THE REQUEST:
Convert all of the data below into a JSON list of strings, with one string for each line and no entries for blank lines. Leave the pictures out of the list.
>> Start
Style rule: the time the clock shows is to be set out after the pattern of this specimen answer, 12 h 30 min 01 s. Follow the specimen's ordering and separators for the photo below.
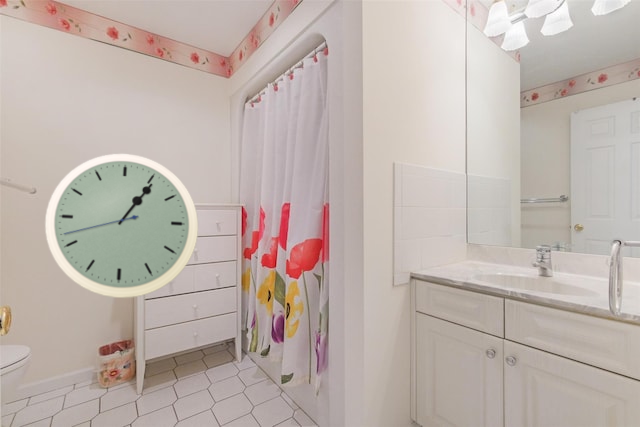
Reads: 1 h 05 min 42 s
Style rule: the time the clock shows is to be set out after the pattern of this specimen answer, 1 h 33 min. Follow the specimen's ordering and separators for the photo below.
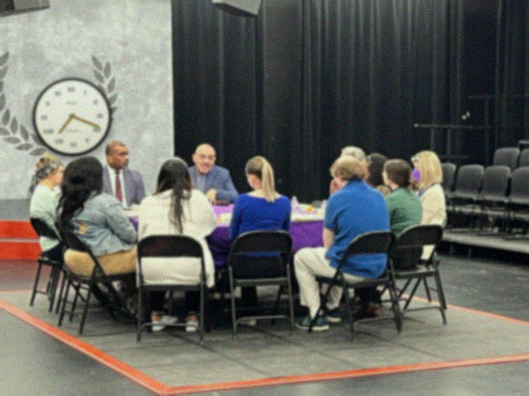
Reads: 7 h 19 min
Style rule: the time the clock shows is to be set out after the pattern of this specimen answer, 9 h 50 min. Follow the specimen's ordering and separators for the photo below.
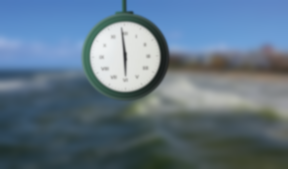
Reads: 5 h 59 min
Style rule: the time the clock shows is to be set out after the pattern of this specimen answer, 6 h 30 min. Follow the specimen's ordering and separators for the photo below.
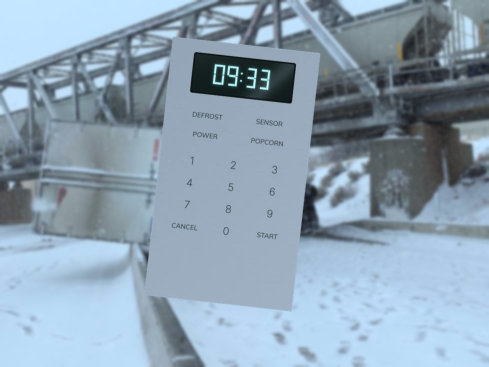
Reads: 9 h 33 min
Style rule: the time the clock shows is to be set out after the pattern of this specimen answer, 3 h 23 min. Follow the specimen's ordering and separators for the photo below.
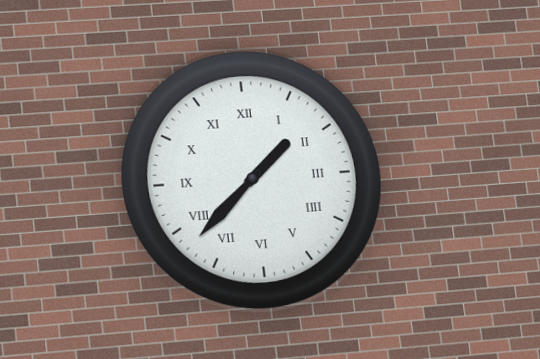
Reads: 1 h 38 min
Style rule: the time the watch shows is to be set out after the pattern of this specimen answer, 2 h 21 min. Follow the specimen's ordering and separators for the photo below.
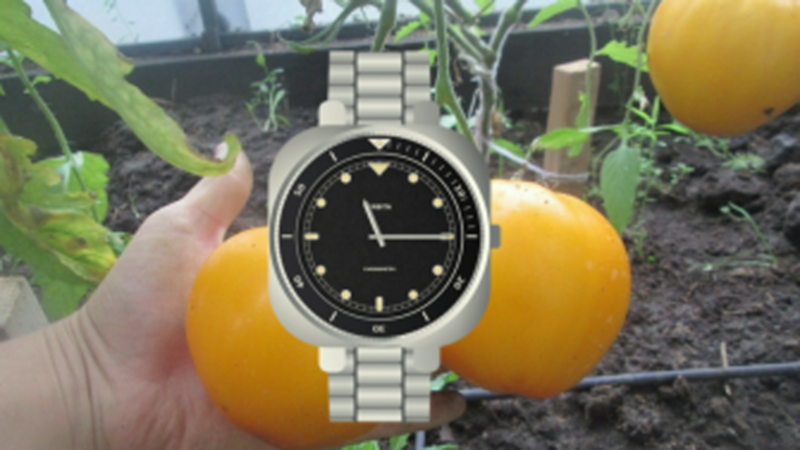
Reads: 11 h 15 min
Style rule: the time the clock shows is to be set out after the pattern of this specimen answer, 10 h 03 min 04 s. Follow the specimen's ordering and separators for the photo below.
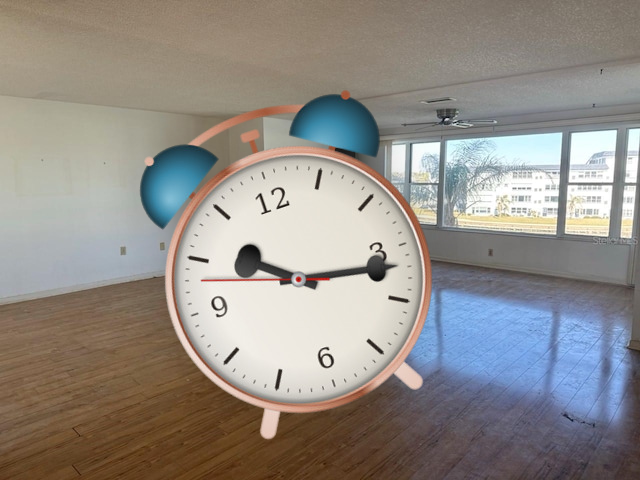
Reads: 10 h 16 min 48 s
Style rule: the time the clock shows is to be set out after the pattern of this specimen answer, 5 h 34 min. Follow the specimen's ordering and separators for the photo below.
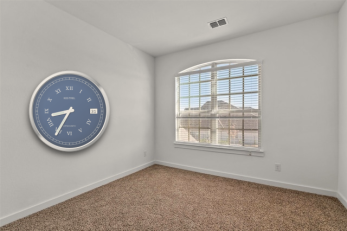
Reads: 8 h 35 min
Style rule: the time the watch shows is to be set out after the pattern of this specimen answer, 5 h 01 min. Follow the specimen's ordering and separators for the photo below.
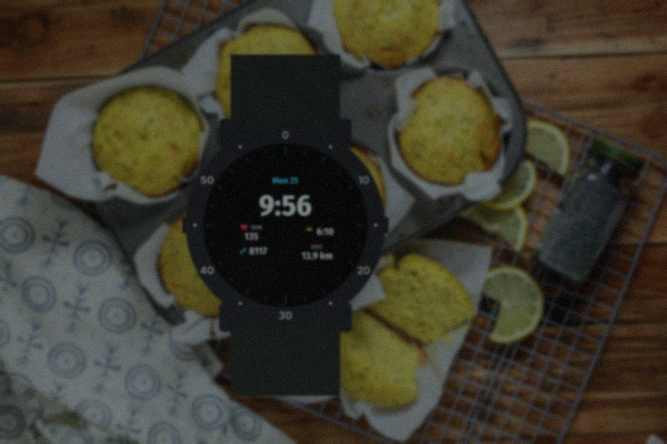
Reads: 9 h 56 min
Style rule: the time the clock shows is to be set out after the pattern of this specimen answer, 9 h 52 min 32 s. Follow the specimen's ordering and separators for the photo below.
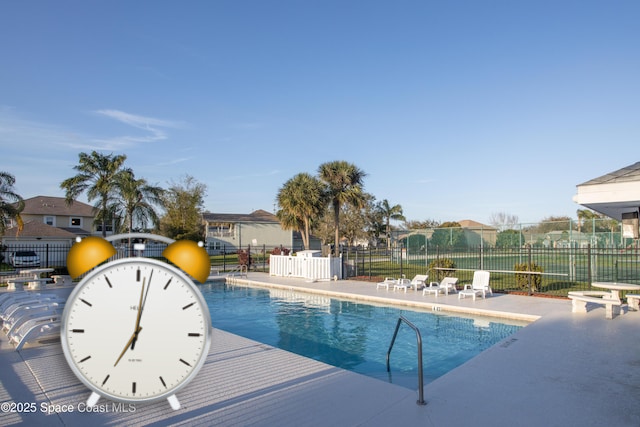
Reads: 7 h 01 min 02 s
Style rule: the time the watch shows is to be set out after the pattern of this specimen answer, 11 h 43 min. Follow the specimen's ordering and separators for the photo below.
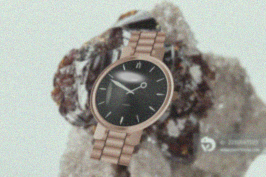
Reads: 1 h 49 min
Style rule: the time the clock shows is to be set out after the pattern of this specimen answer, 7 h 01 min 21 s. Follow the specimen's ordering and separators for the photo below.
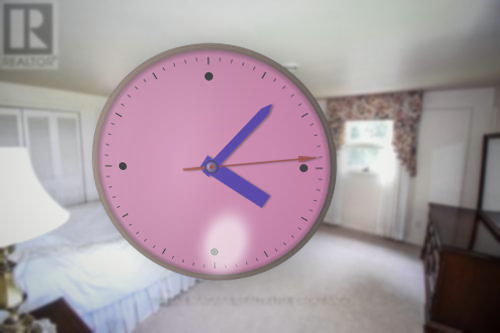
>> End
ANSWER TO THE EXERCISE:
[
  "Style rule: the time the clock shows is to be set out after the pattern of this specimen answer, 12 h 30 min 01 s. Follow the specimen's ordering and separators for the photo below.",
  "Reads: 1 h 05 min 42 s",
  "Style rule: the time the clock shows is to be set out after the pattern of this specimen answer, 1 h 33 min. Follow the specimen's ordering and separators for the photo below.",
  "Reads: 7 h 19 min",
  "Style rule: the time the clock shows is to be set out after the pattern of this specimen answer, 9 h 50 min. Follow the specimen's ordering and separators for the photo below.",
  "Reads: 5 h 59 min",
  "Style rule: the time the clock shows is to be set out after the pattern of this specimen answer, 6 h 30 min. Follow the specimen's ordering and separators for the photo below.",
  "Reads: 9 h 33 min",
  "Style rule: the time the clock shows is to be set out after the pattern of this specimen answer, 3 h 23 min. Follow the specimen's ordering and separators for the photo below.",
  "Reads: 1 h 38 min",
  "Style rule: the time the watch shows is to be set out after the pattern of this specimen answer, 2 h 21 min. Follow the specimen's ordering and separators for the photo below.",
  "Reads: 11 h 15 min",
  "Style rule: the time the clock shows is to be set out after the pattern of this specimen answer, 10 h 03 min 04 s. Follow the specimen's ordering and separators for the photo below.",
  "Reads: 10 h 16 min 48 s",
  "Style rule: the time the clock shows is to be set out after the pattern of this specimen answer, 5 h 34 min. Follow the specimen's ordering and separators for the photo below.",
  "Reads: 8 h 35 min",
  "Style rule: the time the watch shows is to be set out after the pattern of this specimen answer, 5 h 01 min. Follow the specimen's ordering and separators for the photo below.",
  "Reads: 9 h 56 min",
  "Style rule: the time the clock shows is to be set out after the pattern of this specimen answer, 9 h 52 min 32 s. Follow the specimen's ordering and separators for the photo below.",
  "Reads: 7 h 01 min 02 s",
  "Style rule: the time the watch shows is to be set out after the pattern of this specimen answer, 11 h 43 min. Follow the specimen's ordering and separators for the photo below.",
  "Reads: 1 h 49 min",
  "Style rule: the time the clock shows is to be set out after the pattern of this specimen answer, 7 h 01 min 21 s. Follow the specimen's ordering and separators for the photo below."
]